● Goal of the exercise:
Below are the records; copy out every line that holds the word "Styles".

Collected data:
━━━━━━━━━━━━━━━━━━━━━━━━━━━━━━
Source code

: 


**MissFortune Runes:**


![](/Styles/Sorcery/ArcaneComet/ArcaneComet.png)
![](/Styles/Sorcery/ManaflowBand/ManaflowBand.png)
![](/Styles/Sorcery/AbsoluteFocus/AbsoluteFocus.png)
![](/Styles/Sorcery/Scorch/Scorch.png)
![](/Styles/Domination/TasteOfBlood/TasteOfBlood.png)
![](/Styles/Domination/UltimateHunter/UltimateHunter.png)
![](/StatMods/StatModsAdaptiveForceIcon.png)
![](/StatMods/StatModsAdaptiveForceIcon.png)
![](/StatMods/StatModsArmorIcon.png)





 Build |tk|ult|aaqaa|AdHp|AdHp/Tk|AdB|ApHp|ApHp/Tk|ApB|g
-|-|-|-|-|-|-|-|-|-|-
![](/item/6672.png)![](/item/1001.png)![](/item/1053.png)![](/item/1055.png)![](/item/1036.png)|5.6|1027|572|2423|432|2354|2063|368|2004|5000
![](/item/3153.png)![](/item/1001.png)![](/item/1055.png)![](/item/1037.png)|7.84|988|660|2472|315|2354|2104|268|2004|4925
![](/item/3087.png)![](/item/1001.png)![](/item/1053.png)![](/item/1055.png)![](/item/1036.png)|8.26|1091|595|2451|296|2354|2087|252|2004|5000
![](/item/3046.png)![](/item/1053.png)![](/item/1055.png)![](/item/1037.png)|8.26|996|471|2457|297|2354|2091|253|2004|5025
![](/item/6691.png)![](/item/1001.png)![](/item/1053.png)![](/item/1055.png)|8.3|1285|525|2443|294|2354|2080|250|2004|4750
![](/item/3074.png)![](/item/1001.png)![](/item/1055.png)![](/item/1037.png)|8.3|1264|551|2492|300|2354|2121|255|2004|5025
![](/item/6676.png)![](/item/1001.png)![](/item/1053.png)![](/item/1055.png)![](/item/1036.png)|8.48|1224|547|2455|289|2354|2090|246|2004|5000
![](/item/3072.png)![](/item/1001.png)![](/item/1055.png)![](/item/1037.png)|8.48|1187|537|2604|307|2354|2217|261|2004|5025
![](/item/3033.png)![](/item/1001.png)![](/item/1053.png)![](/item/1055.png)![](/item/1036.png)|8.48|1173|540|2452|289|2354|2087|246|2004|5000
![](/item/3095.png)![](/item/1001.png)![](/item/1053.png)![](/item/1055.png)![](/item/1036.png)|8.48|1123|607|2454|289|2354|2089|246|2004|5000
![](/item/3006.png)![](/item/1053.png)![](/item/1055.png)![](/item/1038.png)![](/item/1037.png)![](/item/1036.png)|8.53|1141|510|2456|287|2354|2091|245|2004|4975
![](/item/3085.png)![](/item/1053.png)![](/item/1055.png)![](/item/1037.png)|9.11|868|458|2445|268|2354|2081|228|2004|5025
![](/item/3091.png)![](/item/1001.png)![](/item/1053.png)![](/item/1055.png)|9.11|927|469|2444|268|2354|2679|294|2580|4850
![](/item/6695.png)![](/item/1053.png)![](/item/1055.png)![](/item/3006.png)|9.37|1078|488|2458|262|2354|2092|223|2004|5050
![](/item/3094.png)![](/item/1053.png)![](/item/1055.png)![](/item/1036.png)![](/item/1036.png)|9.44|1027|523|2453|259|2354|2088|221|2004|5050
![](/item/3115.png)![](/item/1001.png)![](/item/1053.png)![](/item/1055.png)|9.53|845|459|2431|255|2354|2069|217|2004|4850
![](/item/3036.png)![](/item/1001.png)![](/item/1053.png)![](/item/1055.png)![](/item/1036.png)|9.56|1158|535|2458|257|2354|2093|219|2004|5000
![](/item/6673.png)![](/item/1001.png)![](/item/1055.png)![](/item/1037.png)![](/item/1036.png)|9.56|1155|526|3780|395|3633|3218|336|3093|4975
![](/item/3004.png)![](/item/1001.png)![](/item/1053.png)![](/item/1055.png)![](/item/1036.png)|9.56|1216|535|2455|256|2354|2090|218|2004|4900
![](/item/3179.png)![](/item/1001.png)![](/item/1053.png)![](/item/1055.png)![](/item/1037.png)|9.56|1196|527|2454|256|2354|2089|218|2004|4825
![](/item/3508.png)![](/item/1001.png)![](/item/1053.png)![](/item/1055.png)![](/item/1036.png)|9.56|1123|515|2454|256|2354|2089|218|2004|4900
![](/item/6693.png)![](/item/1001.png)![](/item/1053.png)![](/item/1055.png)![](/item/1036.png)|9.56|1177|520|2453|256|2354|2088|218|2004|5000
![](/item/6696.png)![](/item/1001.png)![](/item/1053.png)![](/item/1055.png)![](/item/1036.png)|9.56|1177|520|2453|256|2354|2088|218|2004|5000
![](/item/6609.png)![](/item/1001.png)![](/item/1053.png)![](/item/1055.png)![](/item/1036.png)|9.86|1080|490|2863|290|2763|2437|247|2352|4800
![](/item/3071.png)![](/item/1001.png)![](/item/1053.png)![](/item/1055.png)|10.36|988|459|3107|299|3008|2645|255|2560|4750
━━━━━━━━━━━━━━━━━━━━━━━━━━━━━━
● Task response:
![](/Styles/Sorcery/ArcaneComet/ArcaneComet.png)
![](/Styles/Sorcery/ManaflowBand/ManaflowBand.png)
![](/Styles/Sorcery/AbsoluteFocus/AbsoluteFocus.png)
![](/Styles/Sorcery/Scorch/Scorch.png)
![](/Styles/Domination/TasteOfBlood/TasteOfBlood.png)
![](/Styles/Domination/UltimateHunter/UltimateHunter.png)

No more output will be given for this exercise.